[Items from a data source]:
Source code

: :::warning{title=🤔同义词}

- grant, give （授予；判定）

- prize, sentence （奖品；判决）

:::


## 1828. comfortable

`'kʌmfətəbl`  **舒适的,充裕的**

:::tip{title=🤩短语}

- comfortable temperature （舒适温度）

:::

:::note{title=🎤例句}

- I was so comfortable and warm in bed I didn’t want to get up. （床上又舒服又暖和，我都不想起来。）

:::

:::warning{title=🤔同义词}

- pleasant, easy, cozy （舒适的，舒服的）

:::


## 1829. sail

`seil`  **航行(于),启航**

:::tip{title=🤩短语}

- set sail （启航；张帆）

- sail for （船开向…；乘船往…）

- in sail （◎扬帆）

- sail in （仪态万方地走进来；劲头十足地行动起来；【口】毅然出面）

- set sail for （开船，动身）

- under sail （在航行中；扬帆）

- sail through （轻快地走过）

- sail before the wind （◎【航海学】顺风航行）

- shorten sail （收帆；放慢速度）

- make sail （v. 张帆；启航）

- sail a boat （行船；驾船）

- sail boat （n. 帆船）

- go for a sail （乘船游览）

[WORK ORDER]: Copy the listing above line for line, without changing anything.

[WRITTEN RESPONSE]:
Source code

: :::warning{title=🤔同义词}

- grant, give （授予；判定）

- prize, sentence （奖品；判决）

:::


## 1828. comfortable

`'kʌmfətəbl`  **舒适的,充裕的**

:::tip{title=🤩短语}

- comfortable temperature （舒适温度）

:::

:::note{title=🎤例句}

- I was so comfortable and warm in bed I didn’t want to get up. （床上又舒服又暖和，我都不想起来。）

:::

:::warning{title=🤔同义词}

- pleasant, easy, cozy （舒适的，舒服的）

:::


## 1829. sail

`seil`  **航行(于),启航**

:::tip{title=🤩短语}

- set sail （启航；张帆）

- sail for （船开向…；乘船往…）

- in sail （◎扬帆）

- sail in （仪态万方地走进来；劲头十足地行动起来；【口】毅然出面）

- set sail for （开船，动身）

- under sail （在航行中；扬帆）

- sail through （轻快地走过）

- sail before the wind （◎【航海学】顺风航行）

- shorten sail （收帆；放慢速度）

- make sail （v. 张帆；启航）

- sail a boat （行船；驾船）

- sail boat （n. 帆船）

- go for a sail （乘船游览）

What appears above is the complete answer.